Supplied passage ▸
BEGIN

What's after tamoxifen, if still having period?


Question from DeeC: If you have had breast cancer and are on tamoxifen for 5 years, what is next after that if you are still getting your period?
Answers - Lynn Schuchter That is an excellent question. I would say there is some controversy about how to best manage that individual and there is not a consensus on how to manage that patient because we don't have clinical trials to specifically guide us in treatment recommendations. One possible option is to take a medication called an aromatase inhibitor like Arimidex (chemical name: anastrozole) or Femara (chemical name: letrozole), in conjunction with a medicine to put the patient in menopause, like Zoladex (chemical name: goserelin acetate) or Lupron (chemical name: leuprolide acetate). The difficulty here is that women who are postmenopausal who have taken 5 years of tamoxifen can then be offered an aromatase inhibitor and there is clear data that those women benefit from an additional five years of this hormonal therapy. This approach is associated with improvement in outcome. However, the mechanism of aromatase inhibitors in terms of its effectiveness against breast cancer is only useful for women who have gone through menopause. We have no data on efficacy of using these medications in premenopausal women and they would not be as effective in premenopausal women. One possibility is to put the patient into menopause, and that can be done with medicines or by taking the ovaries out and then using aromatase inhibitors. But this is not completely supported by data, so one would need to look at the woman's overall situation — would she benefit from 5 additional years of hormonal therapy? Are there other competing issues, such as not putting her into menopause for health issues? So this is an excellent question, and one you should definitely speak to your doctor about.

END

Data records:
BEGIN

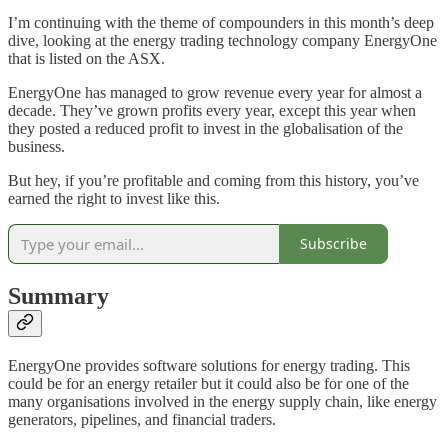
I’m continuing with the theme of compounders in this month’s deep
dive, looking at the energy trading technology company EnergyOne
that is listed on the ASX.
EnergyOne has managed to grow revenue every year for almost a
decade. They’ve grown profits every year, except this year when
they posted a reduced profit to invest in the globalisation of the
business.
But hey, if you’re profitable and coming from this history, you’ve
earned the right to invest like this.
Subscribe
Summary
EnergyOne provides software solutions for energy trading. This
could be for an energy retailer but it could also be for one of the
many organisations involved in the energy supply chain, like energy
generators, pipelines, and financial traders.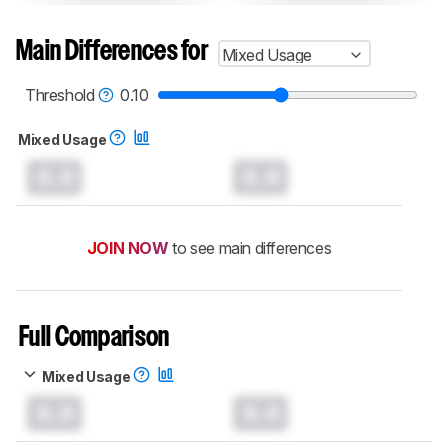
Main Differences for
Mixed Usage
Threshold
0.10
Mixed Usage
0.0
0.0
JOIN NOW
to see main differences
Full Comparison
Mixed Usage
0.0
0.0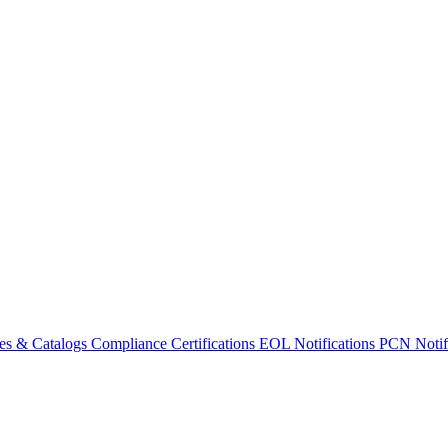
es & Catalogs
Compliance Certifications
EOL Notifications
PCN Notifi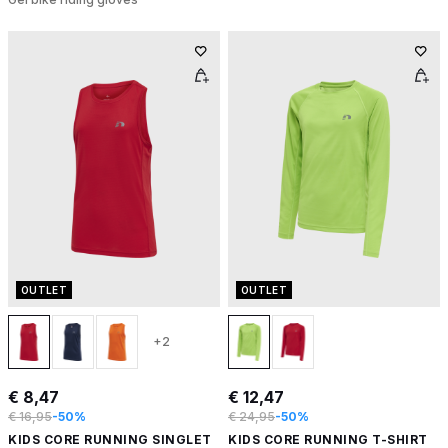
OUTLET
OUTLET
+2
€ 8,47
€ 12,47
€ 16,95
-50%
€ 24,95
-50%
KIDS CORE RUNNING SINGLET
KIDS CORE RUNNING T-SHIRT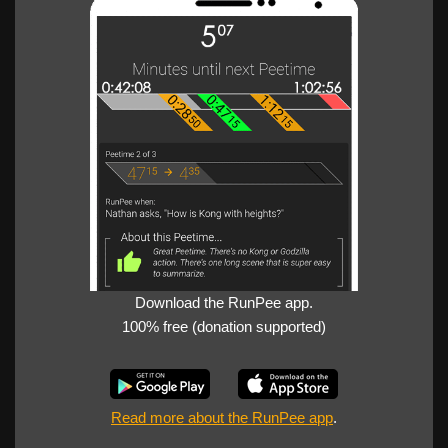
Download the RunPee app.
100% free (donation supported)
Read more about the RunPee app
.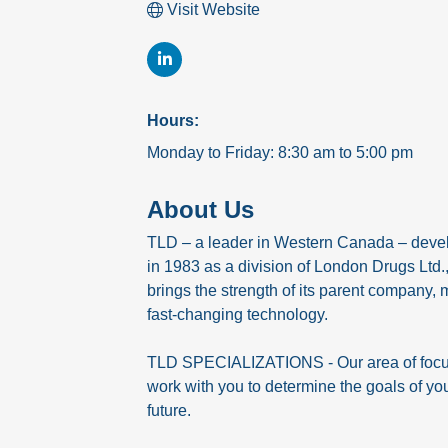
Visit Website
Hours:
Monday to Friday: 8:30 am to 5:00 pm
About Us
TLD – a leader in Western Canada – develo
in 1983 as a division of London Drugs Ltd
brings the strength of its parent company, 
fast-changing technology.
TLD SPECIALIZATIONS - Our area of focus, 
work with you to determine the goals of you
future.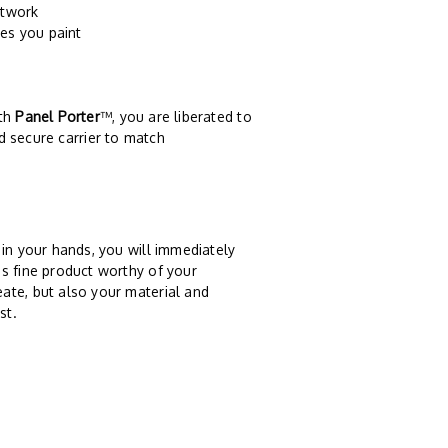
rtwork
es you paint
ith
Panel Porter
™, you are liberated to
d secure carrier to match
n your hands, you will immediately
s fine product worthy of your
ate, but also your material and
st.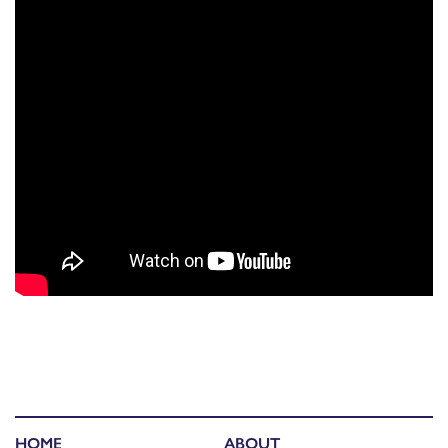
HOME
ABOUT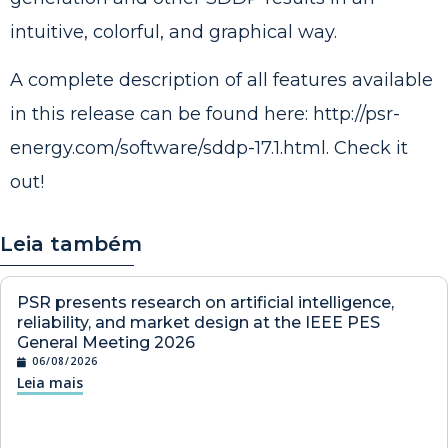
intuitive, colorful, and graphical way.
A complete description of all features available
in this release can be found here:
http://psr-
energy.com/software/sddp-17.1.html
. Check it
out!
Leia também
PSR presents research on artificial intelligence,
reliability, and market design at the IEEE PES
General Meeting 2026
06/08/2026
Leia mais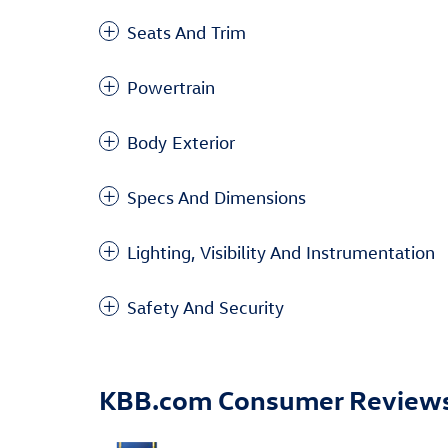
Seats And Trim
Powertrain
Body Exterior
Specs And Dimensions
Lighting, Visibility And Instrumentation
Safety And Security
KBB.com Consumer Review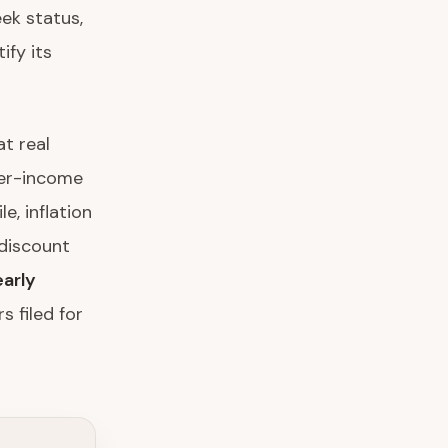
ek status,
ify its
t real
her-income
, inflation
discount
arly
s filed for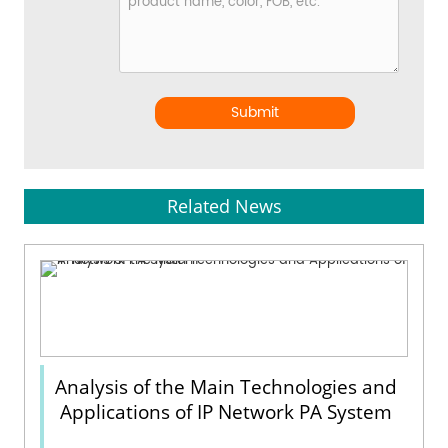
Submit
Related News
Analysis of the Main Technologies and
Applications of IP Network PA System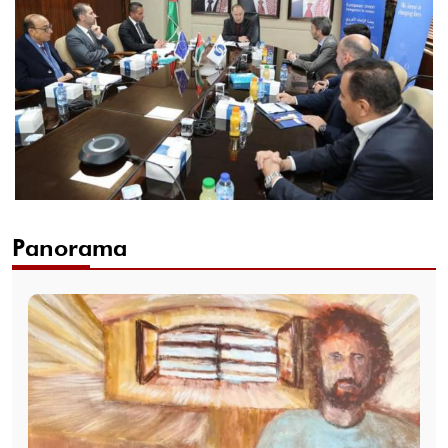
Panorama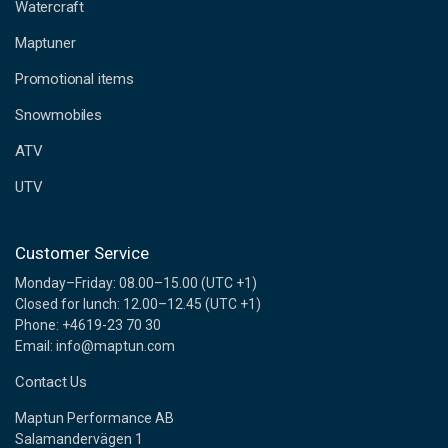
d
Watercraft
d
Maptuner
r
e
Promotional items
s
s
Snowmobiles
ATV
UTV
Customer Service
Monday–Friday: 08.00–15.00 (UTC +1)
Closed for lunch: 12.00–12.45 (UTC +1)
Phone: +4619-23 70 30
Email: info@maptun.com
Contact Us
Maptun Performance AB
Salamandervägen 1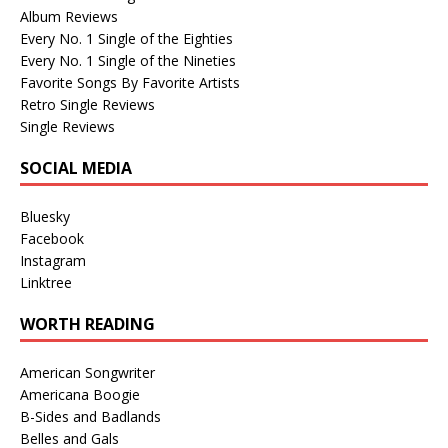
Album Reviews
Every No. 1 Single of the Eighties
Every No. 1 Single of the Nineties
Favorite Songs By Favorite Artists
Retro Single Reviews
Single Reviews
SOCIAL MEDIA
Bluesky
Facebook
Instagram
Linktree
WORTH READING
American Songwriter
Americana Boogie
B-Sides and Badlands
Belles and Gals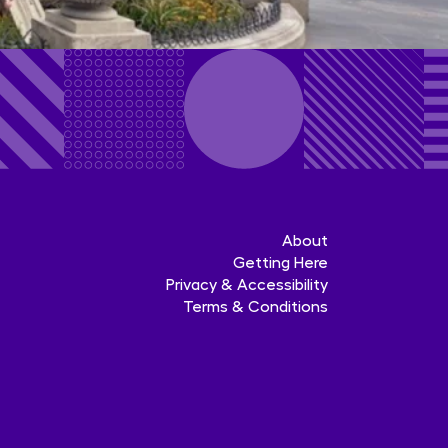
About
Getting Here
Privacy & Accessibility
Terms & Conditions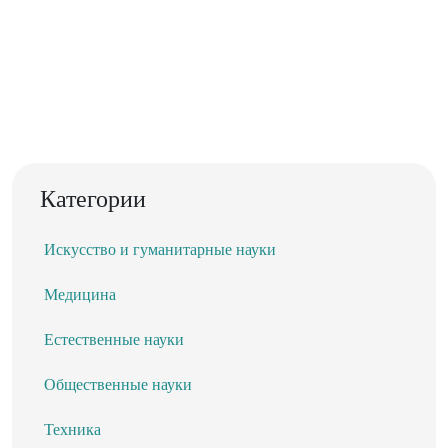
Категории
Искусство и гуманитарные науки
Медицина
Естественные науки
Общественные науки
Техника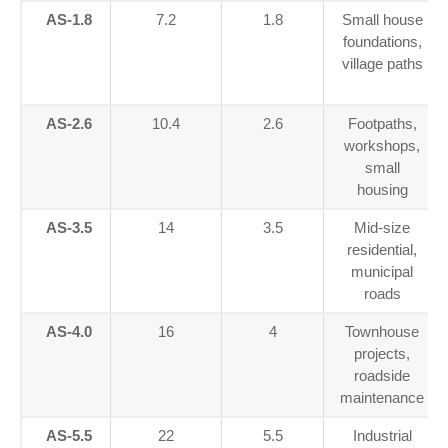
AS-1.8
7.2
1.8
Small house
foundations,
village paths
AS-2.6
10.4
2.6
Footpaths,
workshops,
small
housing
AS-3.5
14
3.5
Mid-size
residential,
municipal
roads
AS-4.0
16
4
Townhouse
projects,
roadside
maintenance
AS-5.5
22
5.5
Industrial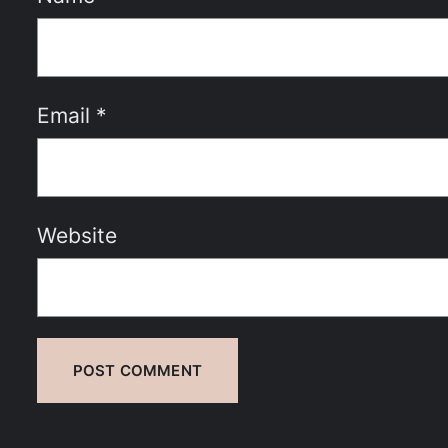
Email
*
Website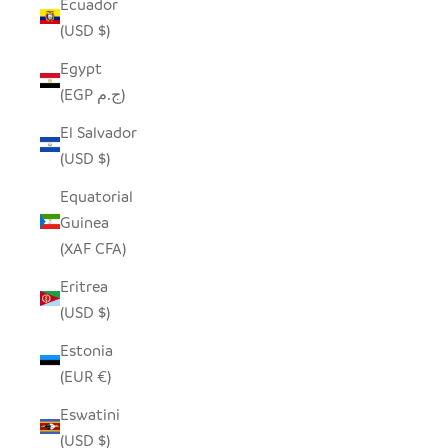
Ecuador
(USD $)
Egypt
(EGP ج.م)
El Salvador
(USD $)
Equatorial
Guinea
(XAF CFA)
Eritrea
(USD $)
Estonia
(EUR €)
Eswatini
(USD $)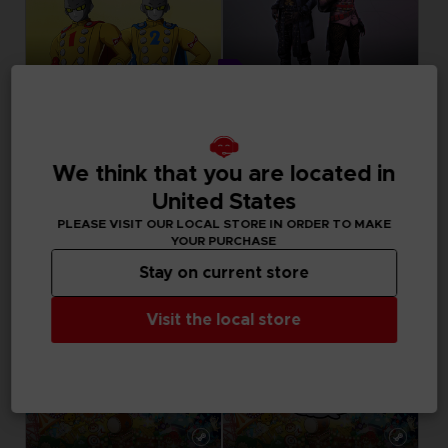
DLC
DLC
DRAGON BALL SPARKING ZERO
UNKNOWN 9: AWAKENING
SEASON PASS
COMPANION PACK
We think that you are located in
United States
34,99 €
Free
PLEASE VISIT OUR LOCAL STORE IN ORDER TO MAKE
YOUR PURCHASE
Stay on current store
Visit the local store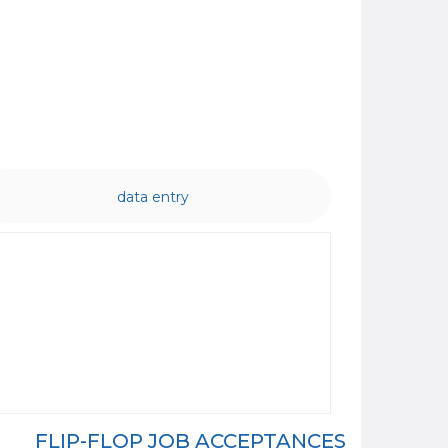
data entry
FLIP-FLOP JOB ACCEPTANCES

END

Exercises ▸
1. In the tamoxifen question-and-answer, which two medicines are named as ways to put a patient in menopause?
2. Pick up the tamoxifen question-and-answer right after its final sentence and keep writing.

Numbered answers ▸
1. Zoladex (goserelin acetate) and Lupron (leuprolide acetate).

2.
Jennifer Armstrong, M.D. I think Dr. Schuchter's detailed response really reflects our current situation. As she stated, we do not currently have evidence that anything after 5 years of tamoxifen benefits women who have had breast cancer and remain premenopausal. Dr. Schuchter elegantly described the reasons why we hypothesize and consider chemical ovarian oblation to bring premenopausal women into a menopausal state in order to change the hormonal milieu and potentially increase benefit from aromatase inhibitors. For most women who remain premenopausal after 5 years of tamoxifen, they will be considered as having completed their adjuvant therapy. (Adjuvant therapy is therapy given after surgery with curative intent.) They can certainly applaud themselves for their accomplishment.

On Wednesday, April 19, 2006, our Ask-the-Expert Online Conference was called Young Women and Breast Cancer. Lynn Schuchter, M.D. and moderator Jennifer Armstrong, M.D. answered your questions about the special concerns of young women who have been diagnosed with breast cancer.

The materials presented in these conferences do not necessarily reflect the views of Breastcancer.org. A qualified healthcare professional should be consulted before using any therapeutic product or regimen discussed. All readers should verify all information and data before employing any therapies described here.